» SELECTED EXCERPT
════

Edited on Wed Dec-07-11 05:15 PM by suffragette
http://www.democraticunderground.com/discuss/duboard.ph...

Statement from FDA Commissioner Margaret Hamburg, M.D. on Plan B One-Step

Date: December 7, 2011

The U.S. Food and Drug Administration (FDA) has been carefully evaluating for over a decade whether emergency contraceptives containing levonorgestrel, such as Plan B One-Step, are safe and effective for nonprescription use to reduce the chance of pregnancy after unprotected sexual intercourse.

Plan B One-Step is a single-dose pill (1.5 mg levonorgestrel tablet) which is effective in decreasing the chance of pregnancy if taken within 3 days after unprotected sexual intercourse. The product contains higher levels of a hormone found in some types of daily use oral hormonal contraceptive pills and works in a similar way to birth control pills.

Plan B One-Step was originally approved in July 2009 for use without a prescription for females age 17 and older and as a prescription-only option for females younger than age 17. In February 2011, Teva Womens Health Inc. submitted a supplemental application seeking to remove the prescription-only status for females younger than age 17 and to make Plan B One-Step nonprescription for all females of child-bearing potential.

The Center for Drug Evaluation and Research (CDER) completed its review of the Plan B One-Step application and laid out its scientific determination. CDER carefully considered whether younger females were able to understand how to use Plan B One-Step. Based on the information submitted to the agency, CDER determined that the product was safe and effective in adolescent females, that adolescent females understood the product was not for routine use, and that the product would not protect them against sexually transmitted diseases. Additionally, the data supported a finding that adolescent females could use Plan B One-Step properly without the intervention of a healthcare provider.

════

» CHECK YOUR UNDERSTANDING
• 1. Answer these questions from the FDA statement on Plan B One-Step:
(a) In what month and year was Plan B One-Step originally approved for use without a prescription?
(b) Within how many days after unprotected sexual intercourse must the pill be taken to be effective?
(c) Which company submitted the supplemental application in February 2011?
• 2. Continue the FDA statement on Plan B One-Step from the point where it stops, writing a few more paragraphs in the same style.

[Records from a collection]
════

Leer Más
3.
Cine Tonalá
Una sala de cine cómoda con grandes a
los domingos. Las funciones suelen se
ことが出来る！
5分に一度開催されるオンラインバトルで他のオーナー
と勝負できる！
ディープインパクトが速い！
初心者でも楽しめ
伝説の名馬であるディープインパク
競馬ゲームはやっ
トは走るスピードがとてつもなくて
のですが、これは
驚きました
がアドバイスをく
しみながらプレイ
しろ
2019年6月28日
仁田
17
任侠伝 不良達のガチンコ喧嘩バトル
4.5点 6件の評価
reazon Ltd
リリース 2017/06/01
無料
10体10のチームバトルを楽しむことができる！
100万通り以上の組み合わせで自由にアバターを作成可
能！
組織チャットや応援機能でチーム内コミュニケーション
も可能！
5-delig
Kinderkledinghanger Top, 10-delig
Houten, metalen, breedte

════

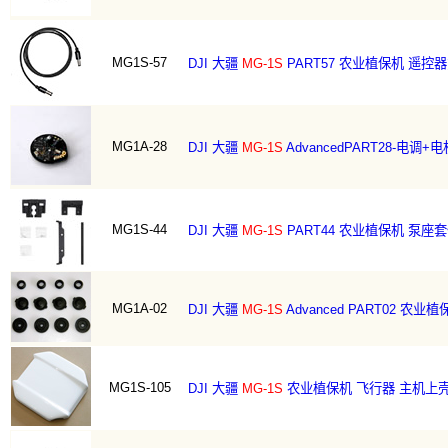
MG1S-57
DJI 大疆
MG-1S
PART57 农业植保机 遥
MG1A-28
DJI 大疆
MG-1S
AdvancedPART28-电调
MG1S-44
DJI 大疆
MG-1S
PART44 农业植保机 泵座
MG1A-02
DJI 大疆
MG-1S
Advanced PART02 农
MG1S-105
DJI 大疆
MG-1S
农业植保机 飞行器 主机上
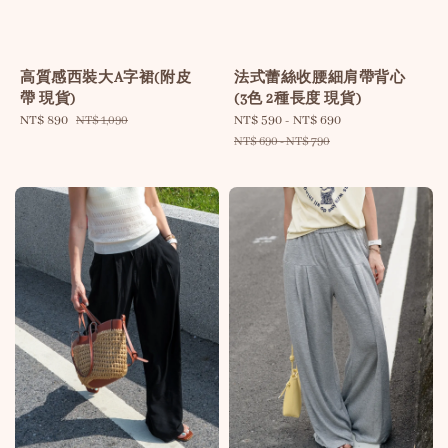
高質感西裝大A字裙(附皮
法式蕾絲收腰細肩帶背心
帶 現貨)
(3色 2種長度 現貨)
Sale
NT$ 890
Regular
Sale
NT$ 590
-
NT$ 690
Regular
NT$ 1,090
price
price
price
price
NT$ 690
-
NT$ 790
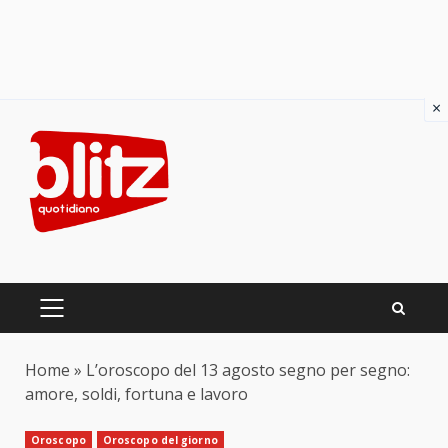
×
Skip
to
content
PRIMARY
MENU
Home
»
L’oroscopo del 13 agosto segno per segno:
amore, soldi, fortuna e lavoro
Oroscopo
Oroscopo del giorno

════

» EXPECTED OUTPUTS
• 1.
(a) July 2009
(b) 3 days
(c) Teva Womens Health Inc.

• 2.
It is our responsibility at FDA to approve drugs that are safe and effective for their intended use based on the scientific evidence. The review process used by CDER to analyze the data applied a risk/benefit assessment consistent with its standard drug review process. Our decision-making reflects a body of scientific findings, input from external scientific advisory committees, and data contained in the application that included studies designed specifically to address the regulatory standards for nonprescription drugs. CDER experts, including obstetrician/gynecologists and pediatricians, reviewed the totality of the data and agreed that it met the regulatory standard for a nonprescription drug and that Plan B One-Step should be approved for all females of child-bearing potential.

I reviewed and thoughtfully considered the data, clinical information, and analysis provided by CDER, and I agree with the Center that there is adequate and reasonable, well-supported, and science-based evidence that Plan B One-Step is safe and effective and should be approved for nonprescription use for all females of child-bearing potential.

However, this morning I received a memorandum from the Secretary of Health and Human Services invoking her authority under the Federal Food, Drug, and Cosmetic Act to execute its provisions and stating that she does not agree with the Agencys decision to allow the marketing of Plan B One-Step nonprescription for all females of child-bearing potential. Because of her disagreement with FDAs determination, the Secretary has directed me to issue a complete response letter, which means that the supplement for nonprescription use in females under the age of 17 is not approved. Following Secretary Sebeliuss direction, FDA sent the complete response letter to Teva today. Plan B One-Step will remain on the market and will remain available for all ages, but a prescription will continue to be required for females under the age of 17.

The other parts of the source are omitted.